5c Genetic Modification (Genetic Engineering)¶
Part of 5 Use of Biological Resources.
Genetic modification changes an organism by inserting a gene from another source. The key ideas are the molecular tools, the role of vectors and the practical uses of modified organisms.
Learning Objectives¶
| ID | Official specification wording | Main teaching sections |
|---|---|---|
5c-lo-1 |
5.12 understand how restriction enzymes are used to cut DNA at specific sites and ligase enzymes are used to join pieces of DNA together 5.13 understand how plasmids and viruses can act as vectors, which take up pieces of DNA, and then insert this recombinant DNA into other cells |
Recombinant DNA Tools, Vectors and Gene Transfer |
5c-lo-2 |
5.14 understand how large amounts of human insulin can be manufactured from genetically modified bacteria that are grown in a fermenter 5.15 understand how genetically modified plants can be used to improve food production |
Uses of Genetic Modification |
5c-lo-3 |
5.16 understand that the term transgenic means the transfer of genetic material from one species to a different species | Uses of Genetic Modification |
Recombinant DNA Tools¶
Genetic engineering (genetic modification) is the process of modifying the genome of an organism by introducing a gene from another organism to give a desired characteristic.
Two key types of enzyme are used:
- Restriction enzymes cut DNA at specific base sequences, leaving 'sticky ends' — short stretches of unpaired, single-stranded DNA at each cut. Different restriction enzymes recognise different sequences.
- Ligase joins pieces of DNA together by forming covalent bonds between them.
To create recombinant DNA: 1. The desired gene is cut from the donor organism's DNA using a restriction enzyme, leaving sticky ends. 2. A plasmid (or viral DNA) acting as the vector is cut with the same restriction enzyme, producing matching sticky ends. 3. The gene and plasmid are mixed together. The sticky ends are complementary and join by base pairing. 4. Ligase seals the joins, incorporating the gene into the plasmid to form recombinant DNA.
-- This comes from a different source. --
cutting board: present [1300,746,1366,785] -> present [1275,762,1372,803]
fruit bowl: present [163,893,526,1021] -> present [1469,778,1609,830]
Vectors and Gene Transfer¶
Vectors are the vehicles used to carry recombinant DNA into a host cell. Commonly used vectors include: - Plasmids: small circular loops of DNA found in bacterial cells that can be taken up by bacteria and replicated alongside the bacterial chromosome. - Viruses: can be used to inject DNA into host cells.
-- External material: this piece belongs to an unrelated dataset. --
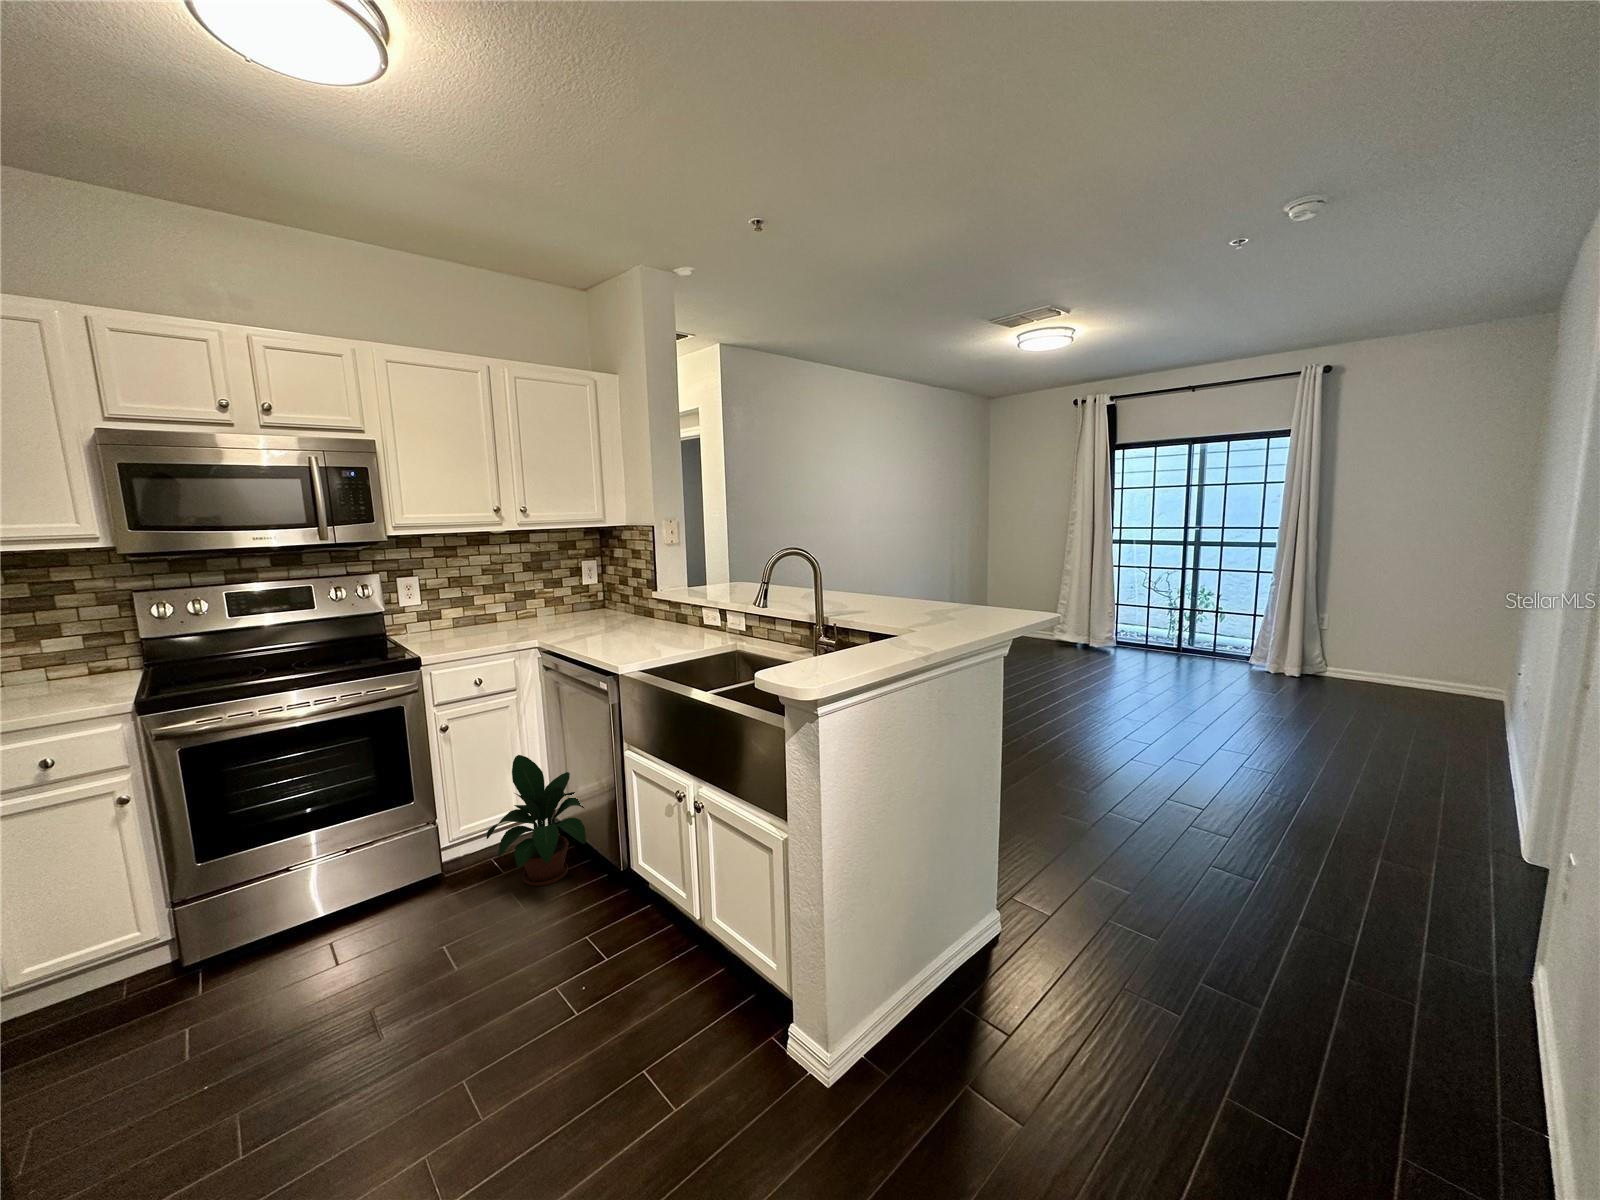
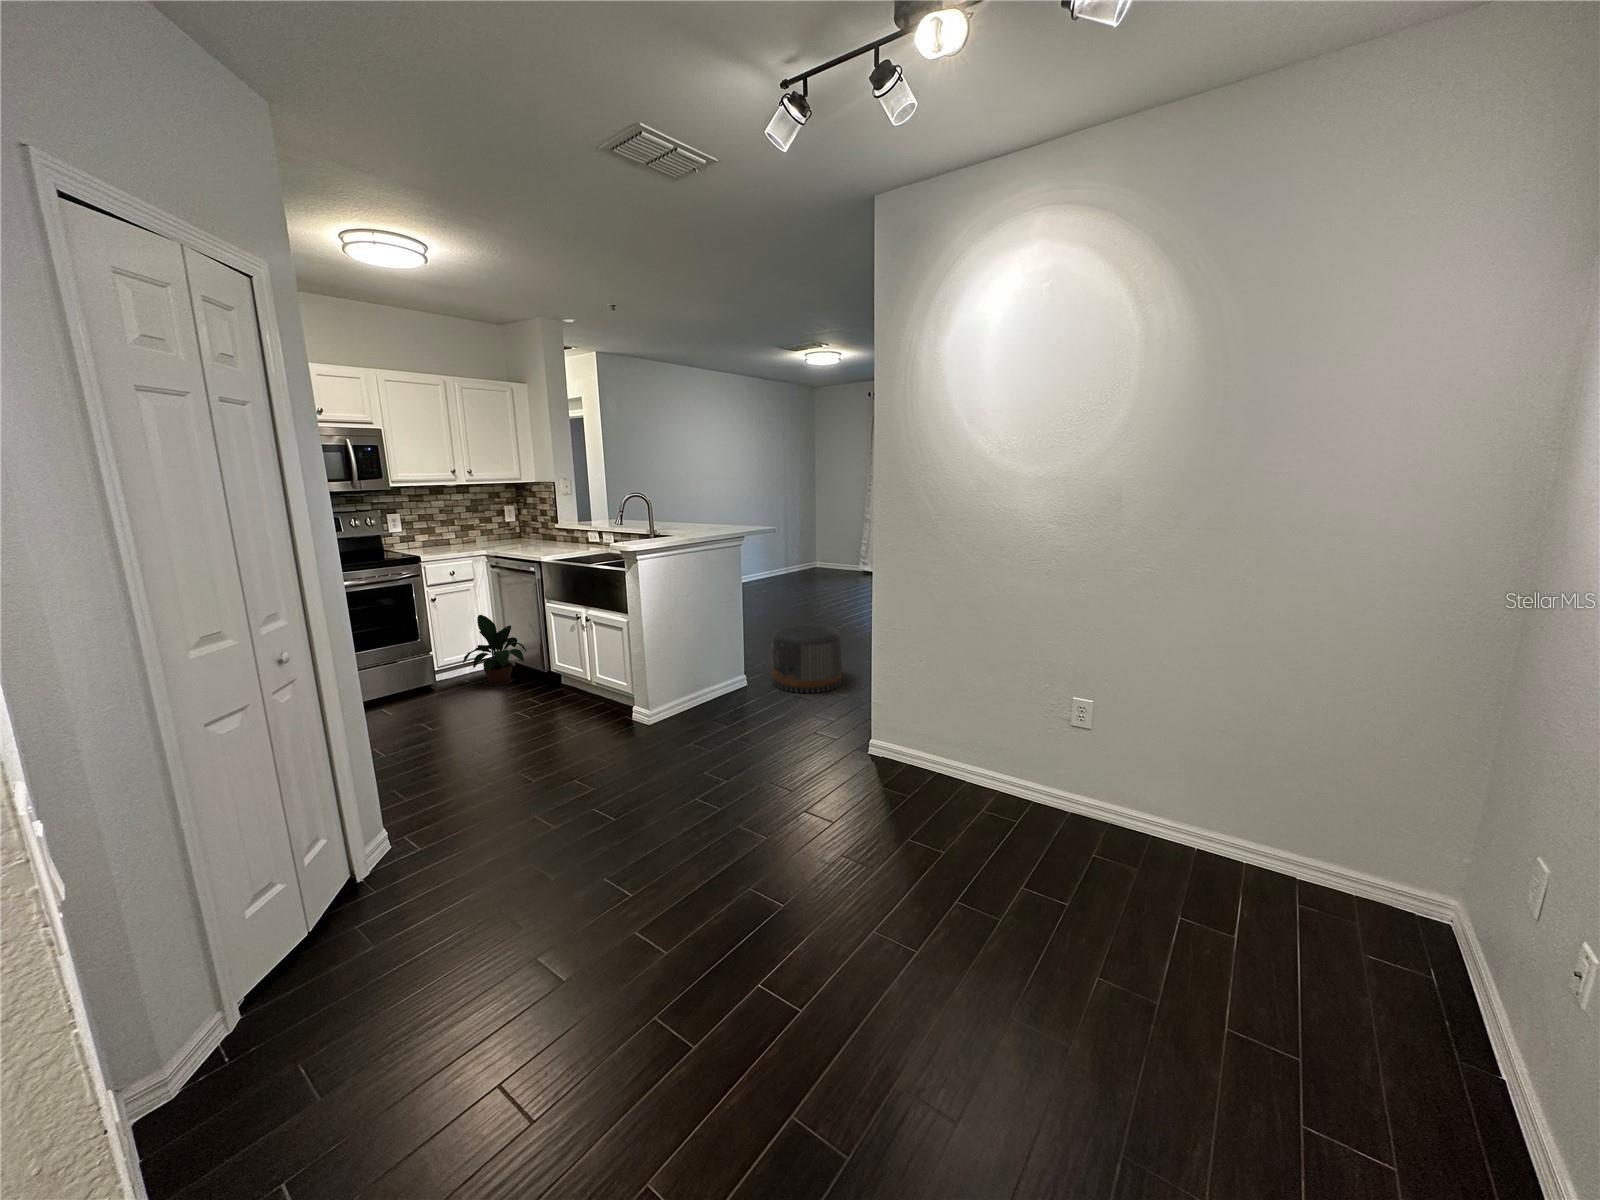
pouf: none [1051,807,1220,990] -> present [771,623,842,693]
Once the recombinant DNA enters a suitable host cell (e.g. a bacterium), the host cell replicates, copying the inserted gene each time. The cells can then be grown at large scale and express the desired protein product.
Uses of Genetic Modification¶
Producing human insulin: Before genetic modification, insulin for treating diabetes was extracted from pigs or cattle. Today, it is produced by genetically modified bacteria: 1. The insulin gene is cut from human DNA using restriction enzymes, leaving sticky ends. 2. A bacterial plasmid is cut with the same restriction enzyme. 3. The human insulin gene is inserted into the plasmid; ligase joins the sticky ends. 4. The recombinant plasmid is placed into a bacterial cell (the vector). 5. The bacteria are grown in large fermenters. They reproduce and express the human insulin gene, producing large amounts of human insulin.
Genetically modified crops: Plant cells can also be genetically engineered to express genes from other organisms. Current applications include: - Resistance to specific insects (reducing the need for pesticides). - Resistance to herbicides (allowing herbicide application that kills weeds but not the crop). - Improved yield or nutritional content.
Transgenic organisms contain genes transferred from a different species. Transgenic bacteria produce human insulin; transgenic plants may have pest-resistance genes from other species.
Common Confusions¶
- Vector vs gene: The gene is the DNA segment being transferred. The vector (plasmid or virus) is the carrier that introduces the gene into the host cell.
- Restriction enzyme vs ligase: Restriction enzymes cut DNA; ligase joins it. Both are needed to create recombinant DNA.
- Selective breeding vs genetic modification: Selective breeding works within a species using existing alleles; genetic modification can introduce genes from entirely different species.
Key Terms¶
- Genetic modification (genetic engineering): altering the genome of an organism by inserting a gene from another organism.
- Restriction enzyme: an enzyme that cuts DNA at a specific base sequence, leaving sticky ends.
- Sticky ends: short, single-stranded overhanging sequences of DNA left after cutting with a restriction enzyme; they allow complementary matching with other sticky ends.
- Ligase: an enzyme that joins DNA fragments by forming bonds between nucleotides.
- Recombinant DNA: DNA formed by combining genetic material from two or more different sources.
- Vector: a carrier (plasmid or virus) used to introduce recombinant DNA into a host cell.
- Plasmid: a small circular loop of DNA in bacterial cells that can be used as a vector in genetic engineering.
- Transgenic: describing an organism that has had genetic material from another species inserted into its genome.